College / Taxes
Qualified Education Expenses Explained
Qualified Education Expenses

You may have heard of qualified education expenses. They’re types of expenses the IRS allows for special tax treatment. It’s similar to qualified withdrawals from a retirement account. If a withdrawal is “qualified,” you won’t have to pay a penalty, or in some cases, any tax at all. But, you must follow the rules. To make matters more confusing, “qualified education expenses” vary from account & loan type. The IRS does give us a breakdown of these expenses in their most recent publication 970. But it’s 79 pages long! Thankfully, TheCollegeDude is here to help. I read the publication so you don’t have to. More importantly, I broke down the sources to pay for college in an easy to see graphic. The purpose of this post is to break down qualified education expenses and allow you to stay compliant.

Scholarships & Grants

You may not know this, but some scholarships & grants are taxable. In the event you receive scholarships & grants in excess of required books, equipment, and tuition and fees, the “gift” is taxable. The chart below shows each of common expenses and if the IRS considers them to be qualified.

Qualified Education Expenses - Scholarships & Grants

American Opportunity & Lifetime Learning Tax Credit

I’m a big fan of tax credits. Specifically education tax credits. These can be utilized to help offset taxable liability for parents sending children to college. They can also be utilized by adults returning to school. But you must understand that not every expenses qualifies. To make sure you’re doing this correctly, check the chart below and understand which expenses qualify.

Qualified Education Expenses - Tax Credits

Student Loan Interest Deduction

When it comes to qualified education expenses, no definition is more generous than the student loan interest deduction’s definition. These cover all the necessary expenses you can imagine. You must use a qualified student loan, which is another factor.

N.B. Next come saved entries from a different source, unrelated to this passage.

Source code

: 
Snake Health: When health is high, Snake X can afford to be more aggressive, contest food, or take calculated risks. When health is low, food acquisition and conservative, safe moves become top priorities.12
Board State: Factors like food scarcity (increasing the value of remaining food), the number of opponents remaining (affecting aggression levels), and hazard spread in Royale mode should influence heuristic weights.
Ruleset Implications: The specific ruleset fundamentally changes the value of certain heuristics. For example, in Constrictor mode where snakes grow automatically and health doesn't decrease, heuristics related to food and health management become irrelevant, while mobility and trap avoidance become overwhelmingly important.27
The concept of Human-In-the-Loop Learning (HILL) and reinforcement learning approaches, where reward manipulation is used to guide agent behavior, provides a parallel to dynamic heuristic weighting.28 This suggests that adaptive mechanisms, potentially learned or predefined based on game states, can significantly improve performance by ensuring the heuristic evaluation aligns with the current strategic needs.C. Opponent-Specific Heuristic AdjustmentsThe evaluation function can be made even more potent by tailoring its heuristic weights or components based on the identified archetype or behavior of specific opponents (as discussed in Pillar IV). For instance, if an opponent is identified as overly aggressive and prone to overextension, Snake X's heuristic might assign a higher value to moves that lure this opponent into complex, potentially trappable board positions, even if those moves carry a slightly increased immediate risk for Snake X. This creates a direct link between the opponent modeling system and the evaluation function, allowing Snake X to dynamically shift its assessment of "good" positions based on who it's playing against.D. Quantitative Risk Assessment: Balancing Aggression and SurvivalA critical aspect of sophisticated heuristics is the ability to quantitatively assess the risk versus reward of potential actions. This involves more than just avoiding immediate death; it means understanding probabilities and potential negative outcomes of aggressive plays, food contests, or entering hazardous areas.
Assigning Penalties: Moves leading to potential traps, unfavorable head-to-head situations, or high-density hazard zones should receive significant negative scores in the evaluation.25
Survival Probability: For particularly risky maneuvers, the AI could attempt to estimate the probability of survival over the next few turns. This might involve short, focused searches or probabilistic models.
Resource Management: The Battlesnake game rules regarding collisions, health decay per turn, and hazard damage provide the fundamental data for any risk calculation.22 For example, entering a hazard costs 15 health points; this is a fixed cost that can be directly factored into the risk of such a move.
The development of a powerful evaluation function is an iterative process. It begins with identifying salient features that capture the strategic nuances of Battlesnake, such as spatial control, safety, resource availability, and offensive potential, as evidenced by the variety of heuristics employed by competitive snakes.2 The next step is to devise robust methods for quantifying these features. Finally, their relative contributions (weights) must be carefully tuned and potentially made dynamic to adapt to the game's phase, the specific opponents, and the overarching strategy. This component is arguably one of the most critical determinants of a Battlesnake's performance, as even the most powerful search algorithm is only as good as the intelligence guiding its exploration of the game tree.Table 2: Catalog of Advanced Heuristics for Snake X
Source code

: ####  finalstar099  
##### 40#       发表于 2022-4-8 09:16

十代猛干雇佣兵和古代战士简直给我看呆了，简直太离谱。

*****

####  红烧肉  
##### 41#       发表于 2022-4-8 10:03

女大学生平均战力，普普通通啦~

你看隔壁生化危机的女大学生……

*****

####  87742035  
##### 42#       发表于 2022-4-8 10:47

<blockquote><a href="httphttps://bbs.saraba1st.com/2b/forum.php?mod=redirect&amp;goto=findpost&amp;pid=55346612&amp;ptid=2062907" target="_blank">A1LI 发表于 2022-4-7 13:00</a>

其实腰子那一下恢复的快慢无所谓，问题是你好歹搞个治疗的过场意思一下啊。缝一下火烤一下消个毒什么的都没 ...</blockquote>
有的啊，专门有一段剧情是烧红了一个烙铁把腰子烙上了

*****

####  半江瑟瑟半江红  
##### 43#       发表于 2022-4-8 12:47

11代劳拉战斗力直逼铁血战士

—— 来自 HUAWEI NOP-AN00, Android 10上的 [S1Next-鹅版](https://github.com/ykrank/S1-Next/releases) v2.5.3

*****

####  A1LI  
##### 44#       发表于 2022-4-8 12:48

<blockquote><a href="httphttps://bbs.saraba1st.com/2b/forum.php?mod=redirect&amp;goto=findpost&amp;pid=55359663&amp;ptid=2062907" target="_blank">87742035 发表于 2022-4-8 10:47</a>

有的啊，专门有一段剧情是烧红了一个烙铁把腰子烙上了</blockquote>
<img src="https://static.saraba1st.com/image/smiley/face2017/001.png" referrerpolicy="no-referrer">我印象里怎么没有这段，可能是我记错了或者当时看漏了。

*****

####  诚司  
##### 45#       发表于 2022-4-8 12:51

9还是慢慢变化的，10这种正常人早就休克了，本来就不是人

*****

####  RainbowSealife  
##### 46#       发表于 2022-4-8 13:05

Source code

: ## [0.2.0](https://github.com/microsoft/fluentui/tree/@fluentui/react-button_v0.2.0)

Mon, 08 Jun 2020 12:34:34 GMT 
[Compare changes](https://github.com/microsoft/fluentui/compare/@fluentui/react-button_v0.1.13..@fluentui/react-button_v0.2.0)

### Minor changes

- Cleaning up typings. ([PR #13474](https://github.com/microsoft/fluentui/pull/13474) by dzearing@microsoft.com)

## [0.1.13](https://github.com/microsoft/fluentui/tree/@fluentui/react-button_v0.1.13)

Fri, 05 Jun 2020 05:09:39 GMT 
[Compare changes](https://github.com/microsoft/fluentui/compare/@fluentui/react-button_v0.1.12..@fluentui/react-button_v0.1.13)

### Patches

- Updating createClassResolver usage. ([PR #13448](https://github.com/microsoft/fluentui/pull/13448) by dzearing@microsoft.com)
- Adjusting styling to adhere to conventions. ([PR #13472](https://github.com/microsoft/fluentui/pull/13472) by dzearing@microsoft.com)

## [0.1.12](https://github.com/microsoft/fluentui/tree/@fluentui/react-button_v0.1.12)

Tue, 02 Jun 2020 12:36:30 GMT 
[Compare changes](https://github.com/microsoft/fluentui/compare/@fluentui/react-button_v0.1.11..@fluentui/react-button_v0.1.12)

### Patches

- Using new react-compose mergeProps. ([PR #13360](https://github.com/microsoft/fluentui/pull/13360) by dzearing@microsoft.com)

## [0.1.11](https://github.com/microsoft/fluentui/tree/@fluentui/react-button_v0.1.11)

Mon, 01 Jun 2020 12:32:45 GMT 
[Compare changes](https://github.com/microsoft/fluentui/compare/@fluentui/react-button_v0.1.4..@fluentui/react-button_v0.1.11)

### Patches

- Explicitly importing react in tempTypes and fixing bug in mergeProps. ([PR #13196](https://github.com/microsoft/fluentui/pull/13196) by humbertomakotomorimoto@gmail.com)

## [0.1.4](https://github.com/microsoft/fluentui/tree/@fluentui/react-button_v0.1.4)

But generally speaking, the student loan interest deduction allows for the maximum usage of qualified expenses.

Qualified Education Expenses - Student Loan Interest Deduction

Coverdell ESA

While the Coverdell ESA has been replaced in practice by the 529 plan, it still exists for a number of accountholders. While it isn’t as flexible as the 529 plan, it does offer some benefits. One major benefit allowed by the Coverdell is the flexibility of what is a qualified payment.

NOTE: Transportation is considered a qualified expense, but only for eligible elementary & secondary schools.

Qualified Education Expenses - Coverdell ESA

529 Plans

529 plans are also referred to as Qualified Tuition Plans. These plans offer major flexibility and are great ways to save for college. In recent years, the IRS has expanded the definition of qualified expenses. These include tax free beneficiary transfers, student loan payoffs (up to $10k lifetime), and even a rule allowing transfers/rollovers to Roth IRAs. I do believe they are best used for college expenses, however, and the chart below confirms that.

Qualified Education Expenses - 529 Plans

Non-Parent Gifts for College

The IRS does allow non-parents to make tax-free gifts for college. While it is only tuition it allows, this can be a great way for grandparents to help pay for college. It’s become more and more popular to see grandparents save in 529 plans, but this plan can allow grandparents to also pay for schooling in a tax-efficient manner.

Grandparent gifts

Early IRA Withdrawals

IRA stands for Individual Retirement Account. So why are we talking about IRA’s and college funding? Well the IRS allows for a waiver of the 10% penalty if the funds are used for college expenses. That does not mean that you should do this, and the growth is taxable as income. But the waiving of the 10% penalty can help offset an otherwise taxable penalty. It is also a popular way for children to pay for college if they have an IRA.

IRA Penalty

Education Savings Bonds

While Education Savings Bonds are no longer a popular way to save due to income requirements and better ways to save for college, they do still exist. Below, you’ll see they’re not overly flexible when it comes to paying for college.

Education Savings Bonds

Employer-Provided Educational Assistance

A great way to pay for college is to have your employer help front the bill. It can be great for both the employer and employee when it comes to saving on taxes. It also can help strengthen the retention between employer & employee, which is needed in today’s day and age. Here are the expenses available.

Employer Provided Educational Assistance


The IRS thankfully gives us an idea of what qualified education expenses are, but they can be confusing across so many different ways to save and pay for college. Knowing how to properly include educational expenses is critical to avoiding penalties in event of an audit. Staying up to date while saving on taxes is critical to help paying for college.